- Source document:
--- begin ---

# Holyland Olivewood Group Buy - Closed



## meshel (Mar 19, 2007)

UPDATE 03/26 - Blanks have shipped from Israel to Chris, this will take some time, but I shipped it priority (expensive) so it won't be that long. Once it gets there, I'm sure Chris will update you all.
**************
UPDATE 03/22 - OK, we are really done now (barring cancellations) all blanks ae spoken of. Thank you all for ordering, those who didn't get - we will have something for you too soon...
***************
UPDATE 03/22 - We had a cancelleation so 20 3/4" blanks are now available again, first come first served...
**************
UPDATE 03/20 As of now, all blanks are spoken for. We still have the certificate issue to close, but that should be done soon. The blanks will soon ship to the USA, and to the buyers... Thank you all. Once the smoke clears, we might do another one, this time we will have larger quantities.
********************
UPDATE 03/20: 3/4" blanks are *GONE* (I have a few more, which will be saved for spares for bad blanks in the shipment), we are half way on the 5/8" blanks (40 more to go). 
And I am working on making a nice certificate.
****************
OK, finally after a long wait, this thing is really happening.

With the much appriciated help of Chris (who some of you might know as kent4Him), I'm now offering for sale Olivewood from the holyland of Israel, these blanks are all sorted and measured by me to make sure that you get only the best.

For starters, I am offering them in two categories
1. Blanks at least 3/4" by 5.5" (most are wider by a bit and closer to 6" but this is the minimum size for this category), Price $2.5 per blank
2. Blanks at least 5/8" by 5.5" (as above minimum sizes), Price $2  per blank

These blanks are highly figured, and are a pleasure to turn (the smell is to die for). I also have available additional blanks, which didn't make the cut, including lesser figure, defects which make them good only for half blanks or to become key-chains - if you have any interest in these please post here as well, and I will contact you.

--- end ---

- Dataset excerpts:
--- begin ---

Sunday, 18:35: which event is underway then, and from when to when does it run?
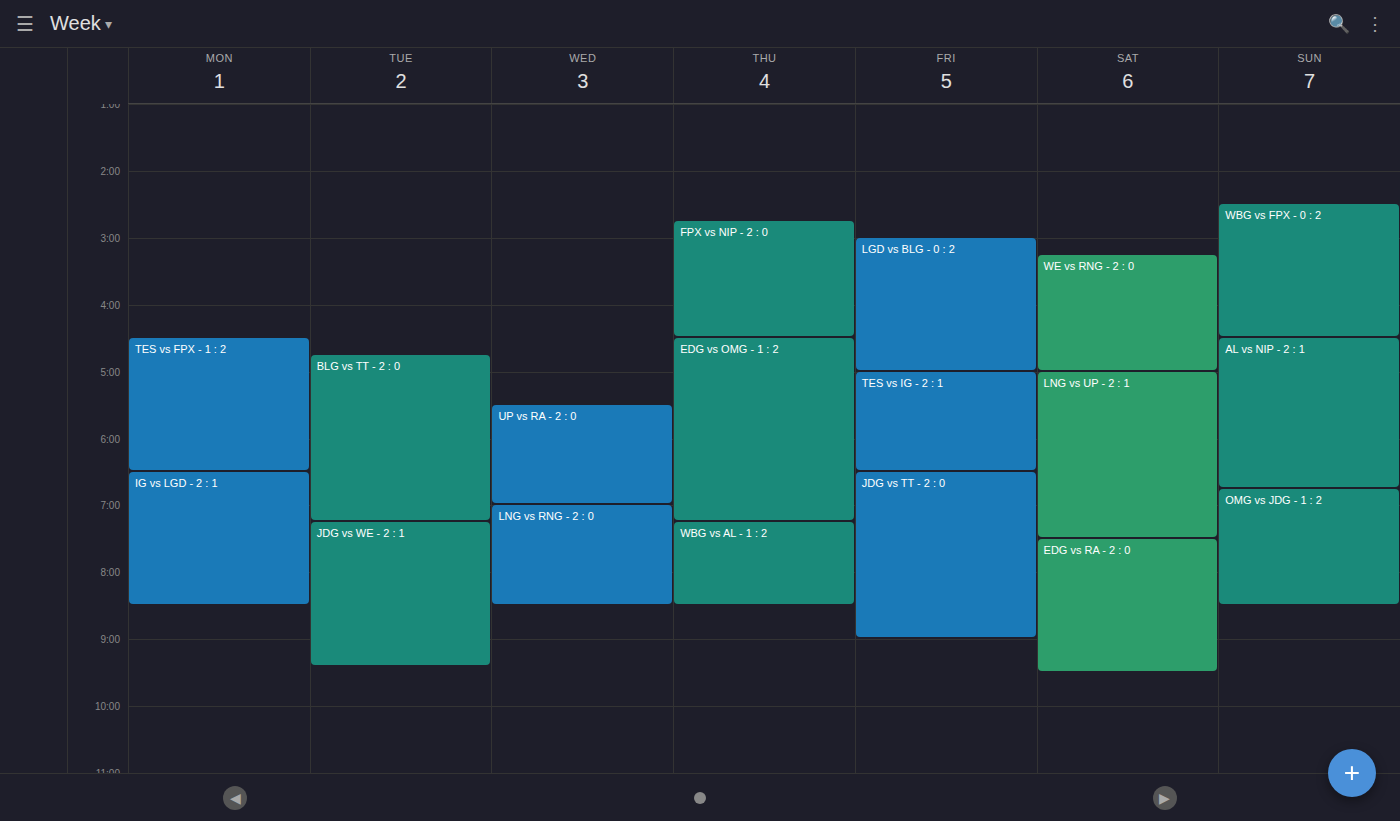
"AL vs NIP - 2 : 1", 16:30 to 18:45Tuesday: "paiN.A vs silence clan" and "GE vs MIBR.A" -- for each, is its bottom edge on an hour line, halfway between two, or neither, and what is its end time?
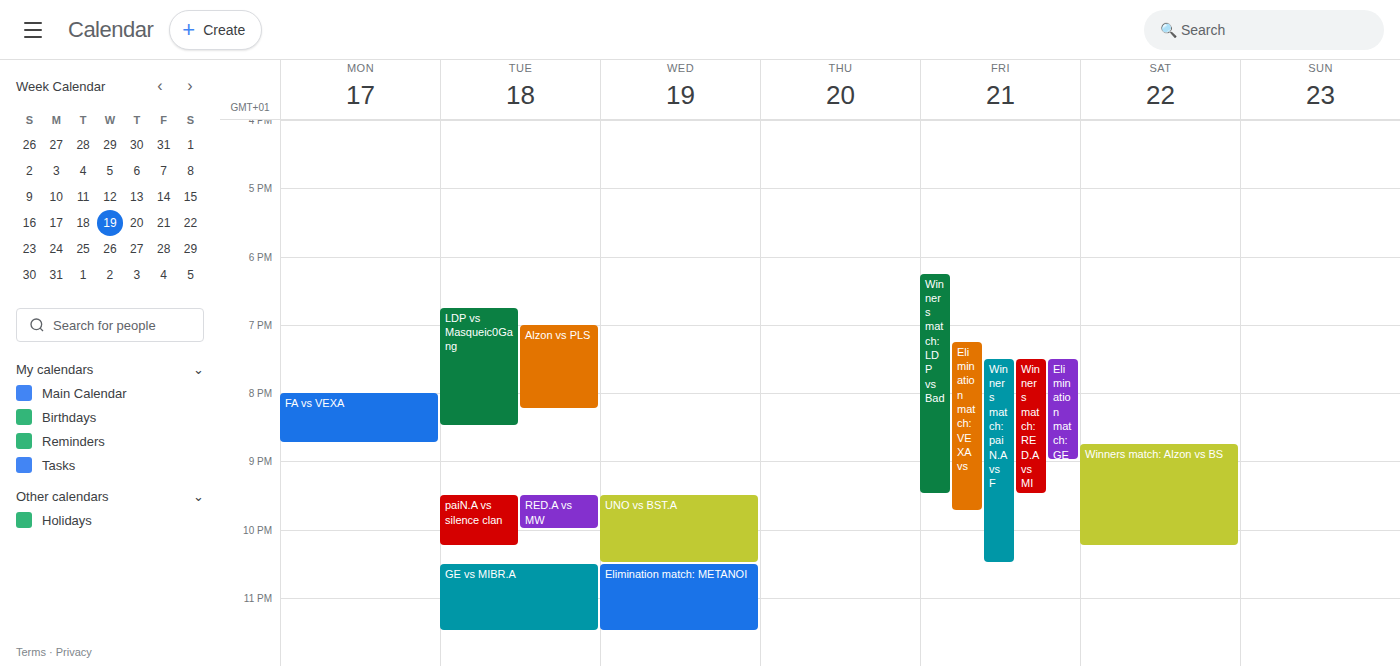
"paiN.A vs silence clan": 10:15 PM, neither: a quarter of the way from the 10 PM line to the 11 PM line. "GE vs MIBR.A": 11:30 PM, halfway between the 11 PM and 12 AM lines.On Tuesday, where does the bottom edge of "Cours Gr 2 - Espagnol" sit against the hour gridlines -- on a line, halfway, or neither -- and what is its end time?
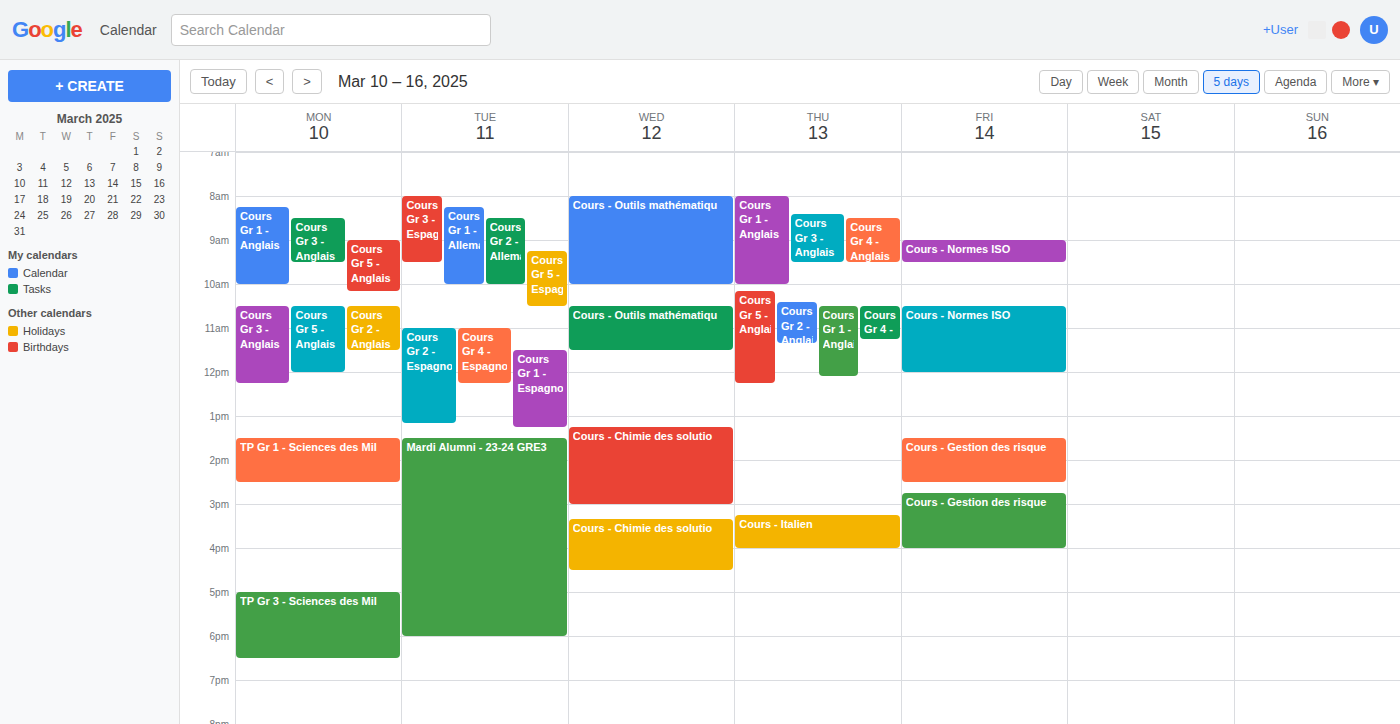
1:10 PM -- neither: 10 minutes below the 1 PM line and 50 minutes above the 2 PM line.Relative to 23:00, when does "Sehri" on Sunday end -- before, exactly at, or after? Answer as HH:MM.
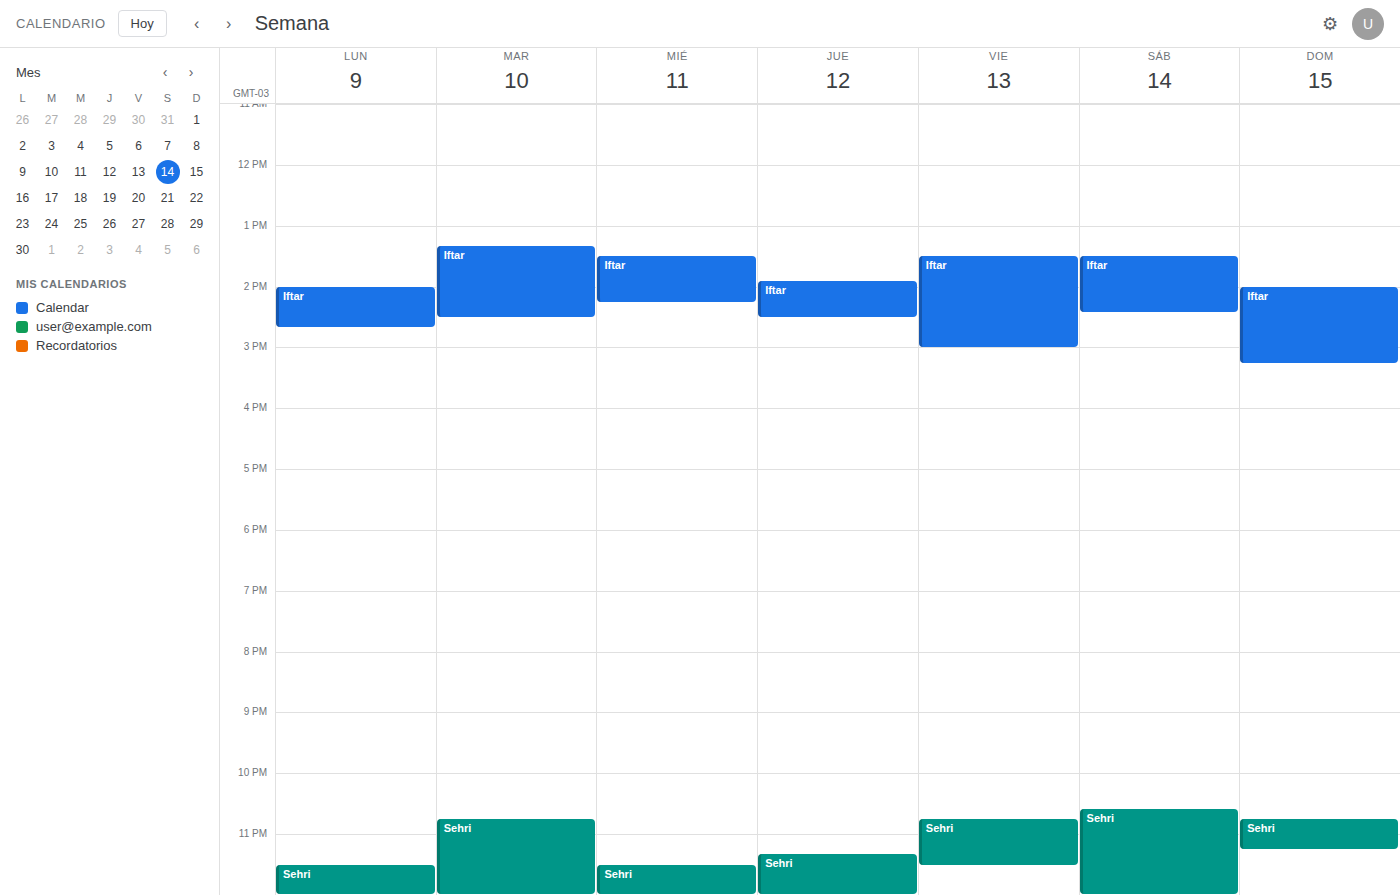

--- end ---

Please reproduce the olivewood group buy post word for word, starting at "UPDATE 03/26 - Blanks" and ending at "update you all.". Nothing in the lines is needed here.

- Complete response:
UPDATE 03/26 - Blanks have shipped from Israel to Chris, this will take some time, but I shipped it priority (expensive) so it won't be that long. Once it gets there, I'm sure Chris will update you all.